## Exercise brief
Locate every line in the material below that has the word "Laxmi". Copy each of those lines.

^^^^^^^^

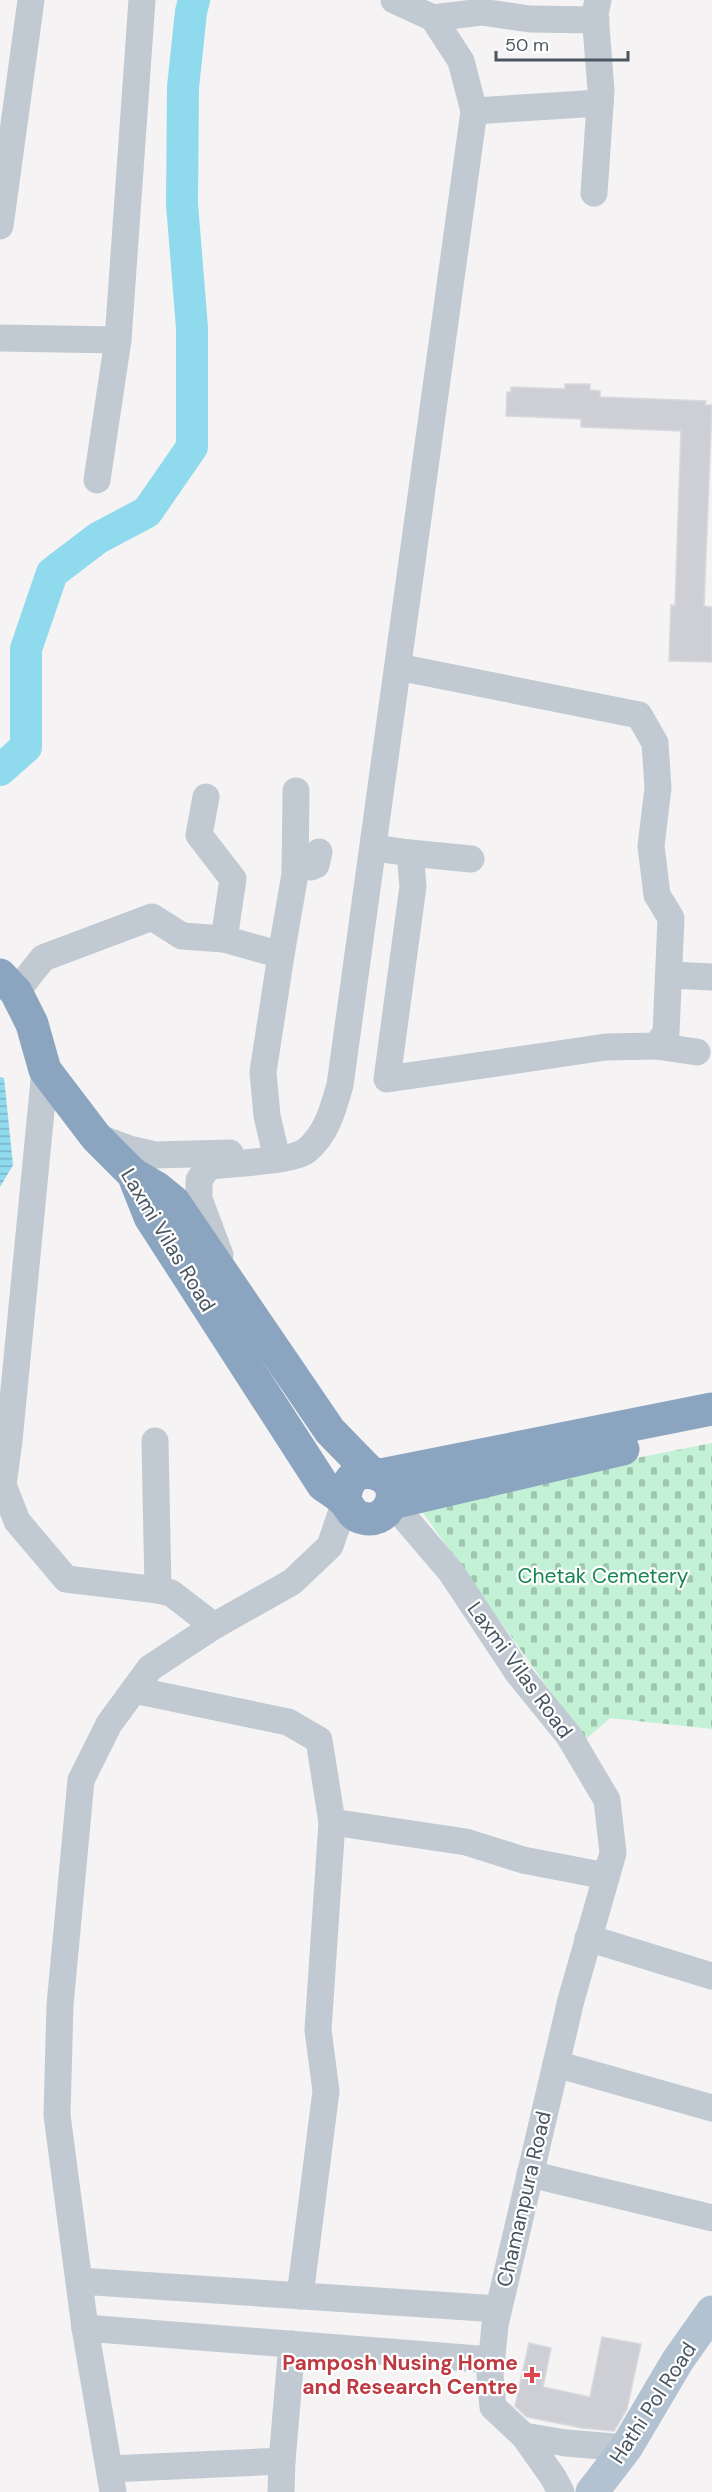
<svg xmlns="http://www.w3.org/2000/svg" width="712" height="2492" viewBox="0 0 712 2492" font-family="'DM Sans',sans-serif">
  <style>
    .cemetery { fill: url(#cemetery-stones) }
    .water { fill: url(#water-rules) }
    .lines { fill: none; stroke-linecap: round; stroke-linejoin: round }
    .river { stroke: #90daee; stroke-width: 32 }
    .building { fill: #cdcfd5; stroke: #d7d9de; stroke-width: 1.5 }
    .minor { stroke: #c1cad2; stroke-width: 27 }
    .major { stroke: #b3c2d1; stroke-width: 33 }
    .highway { stroke: #8ba5c1; stroke-width: 33 }
    .health-dot { fill: #e0444e; stroke: #fff; stroke-width: 2 }
    .labels { text-anchor: middle; dominant-baseline: central; stroke-width: 4.5; stroke-linejoin: round; paint-order: stroke }
    .street-label { font-size: 21px; fill: #4a5661; stroke: #fff }
    .park-label { font-size: 21px; fill: #17864f; stroke: #fff }
    .health-label { font-size: 21px; font-weight: bold; fill: #be3a42; stroke: #fff; text-anchor: end }
  </style>
  <defs>
    <pattern id="cemetery-stones" width="16" height="16" patternUnits="userSpaceOnUse" patternTransform="scale(1.5)"><rect width="16" height="16" fill="#c3f1d5"/><path d="M2 7V4a2 2 0 0 1 4 0v3zM10 15v-3a2 2 0 0 1 4 0v3z" fill="#a0c6b0"/></pattern>
    <pattern id="water-rules" width="6" height="5" patternUnits="userSpaceOnUse" patternTransform="scale(1.5)"><rect width="6" height="5" fill="#90daee"/><path d="M0 2.5h6" fill="none" stroke="#78b4c4"/></pattern>
  </defs>
  <rect width="100%" height="100%" fill="#f5f3f3"/>
  <polygon class="cemetery" points="712,1443 712,1729 610,1718 585,1740 421,1510 586,1468"/>
  <polygon class="water" points="0,1077 4,1078 13,1165 0,1187"/>
  <g class="lines">
    <polyline class="river" points="0,770 26,747 26,649 52,573 98,538 147,512 192,447 192,328 182,204 183,87 191,12 194,0"/>
  </g>
  <g class="building">
    <polygon points="565,384 590,384 590,390 600,391 600,397 706,401 705,405 712,405 704,606 712,607 712,662 669,661 671,605 675,606 681,431 581,427 581,419 506,416 507,392 511,392 511,387 565,389"/>
    <polygon points="602,2337 641,2344 627,2409 614,2431 582,2428 527,2417 515,2406 529,2343 551,2348 543,2387 590,2397"/>
  </g>
  <g class="lines">
    <g class="minor">
      <polyline points="433,18 481,12 530,19 596,20"/>
      <polyline points="474,111 600,103"/>
      <polyline points="594,193 601,90 595,14 598,0"/>
      <polyline points="0,226 31,0"/>
      <polyline points="0,338 118,340 142,0"/>
      <polyline points="97,480 118,340"/>
      <polyline points="206,797 199,835 233,879 224,939"/>
      <polyline points="374,848 410,853 413,886 387,1079 606,1047 656,1046 666,1033 671,918 657,895 651,846 658,788 655,743 639,715 398,667"/>
      <polyline points="410,853 471,859"/>
      <polyline points="295,866 311,867 316,865 319,852"/>
      <polyline points="281,955 295,874 296,791"/>
      <polyline points="669,975 712,977"/>
      <polyline points="16,992 43,958 152,917 182,936 224,939 281,955 263,1072 267,1116 275,1150"/>
      <polyline points="656,1046 697,1052"/>
      <polyline points="45,1070 9,1441 3,1485 17,1521 66,1579 158,1590"/>
      <polyline points="97,1137 129,1149 155,1155 230,1153"/>
      <path d="M220,1255l-21,-56v-19l10,-14c20,-2 84,-5 97,-15 21,-17 27,-42 34,-66l134,-974 -13,-50 -28,-43 -39,-18"/>
      <polyline points="155,1441 158,1590 171,1593 214,1626"/>
      <polyline points="392,1503 451,1572 518,1673 569,1736 607,1800 613,1853 571,2000 495,2325 490,2376 493,2407 524,2436 566,2443 626,2448"/>
      <polyline points="134,1690 288,1722 319,1740 332,1822 318,2030 326,2091 300,2296"/>
      <polyline points="332,1822 466,1842 523,1860 606,1876"/>
      <polyline points="588,1938 712,1976"/>
      <polyline points="556,2064 712,2108"/>
      <polyline points="530,2174 712,2218"/>
      <polyline points="79,2281 498,2309"/>
      <polyline points="85,2328 491,2360"/>
      <polyline points="524,2436 553,2477 561,2492"/>
      <polyline points="110,2469 282,2461 292,2344"/>
      <polyline points="113,2492 85,2328 57,2115 60,2005 81,1780 109,1724 150,1668 214,1626 292,1582 330,1546 345,1502"/>
      <polyline points="281,2492 282,2461"/>
    </g>
    <polyline class="major" points="592,2492 626,2448 678,2360 712,2312"/>
    <g class="highway">
      <path d="M0,975l16,17 16,32 13,46 51,67 37,37 17,43 173,268c7,5 16,10 22,17 5,5 6,11 12,14 33,15 50,-33 19,-42 -5,-2 -12,-2 -18,0 -11,6 -13,17 -13,28"/>
      <polyline points="133,1174 157,1188 174,1202 330,1431 370,1472"/>
      <polyline points="381,1475 712,1409"/>
      <polyline points="392,1503 623,1449"/>
    </g>
  </g>
  <path class="health-dot" d="M529 2366h6v6h6v6h-6v6h-6v-6h-6v-6h6z"/>
  <g class="labels">
    <g class="street-label">
      <text transform="translate(168 1240) rotate(59)">Laxmi Vilas Road</text>
      <text transform="translate(520 1670) rotate(54)">Laxmi Vilas Road</text>
      <text transform="translate(524 2199) rotate(-77)">Chamanpura Road</text>
      <text transform="translate(653 2403) rotate(-57)">Hathi Pol Road</text>
    </g>
    <g class="park-label">
      <text x="603" y="1576">Chetak Cemetery</text>
    </g>
    <g class="health-label">
      <text x="518" y="2363">Pamposh Nusing Home<tspan x="518" dy="24">and Research Centre</tspan></text>
    </g>
  </g>
  <path d="M496 51v9h132v-9" fill="none" stroke="#4a5661" stroke-width="3"/>
  <text x="505" y="51" font-size="18" fill="#4a5661" stroke="#ffffff" stroke-width="4.5" paint-order="stroke">50 m</text>
</svg>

^^^^^^^^

## Your response
      <text transform="translate(168 1240) rotate(59)">Laxmi Vilas Road</text>
      <text transform="translate(520 1670) rotate(54)">Laxmi Vilas Road</text>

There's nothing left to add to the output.